As modern people in a modern world, we are in a never ending spell of constant reinvention, advancement, and "improvement." Driven by consumerism, the majority of the world lionizes technology as the demonstrable factor of "goodness." New equates to "better." In the constant one-upping of competitors, products are churned out to correct perceived "shortcomings", thus inevitably rendering previous versions obsolete.  

Knowing full well that art always comes after invented technology, I am wary of photography's expansion into realms that ultimately detract from the art itself.
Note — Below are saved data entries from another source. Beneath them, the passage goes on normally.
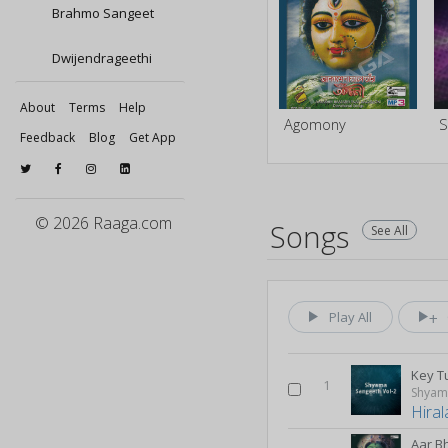
Brahmo Sangeet
Dwijendrageethi
About
Terms
Help
Agomony
Feedback
Blog
Get App
© 2026 Raaga.com
Songs
See All
Play All
Key T
1
Shyama
Hiral
Aar B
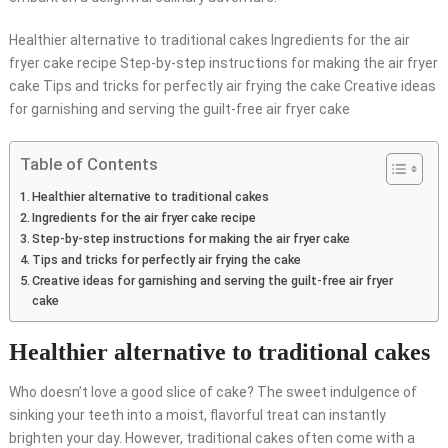
Healthier alternative to traditional cakes Ingredients for the air
fryer cake recipe Step-by-step instructions for making the air fryer
cake Tips and tricks for perfectly air frying the cake Creative ideas
for garnishing and serving the guilt-free air fryer cake
Table of Contents
Healthier alternative to traditional cakes
Ingredients for the air fryer cake recipe
Step-by-step instructions for making the air fryer cake
Tips and tricks for perfectly air frying the cake
Creative ideas for garnishing and serving the guilt-free air fryer
cake
Healthier alternative to traditional cakes
Who doesn’t love a good slice of cake? The sweet indulgence of
sinking your teeth into a moist, flavorful treat can instantly
brighten your day. However, traditional cakes often come with a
The potential of new technology in digital photography and editing software is always remarkable, but doesn't highlight one fact: It doesn't matter what you use, but how you use it. A picture will never be as good, even through edits and pixel-crushing, as its first moments of creation. 

As Alec Sloth evokes, "...The medium never settles. Each year there is a better camera to buy and new software to download. The user never has time to become comfortable with the tool. Consequently too much of the work is merely about the technology. The HDR and QTVR fads are good examples. Instead of focusing on the subject, users obsess over RAW conversion, Photoshop plug-ins, and on and on. For good work to develop the technology needs to become as stable and functional as a typewriter."

Choose and love what you can get your hands on. Learn it inside out. Improve only when you feel your art compels you to.

1 comment:

  1. I can't agree more. Lovely thoughts. Thanks for sharing.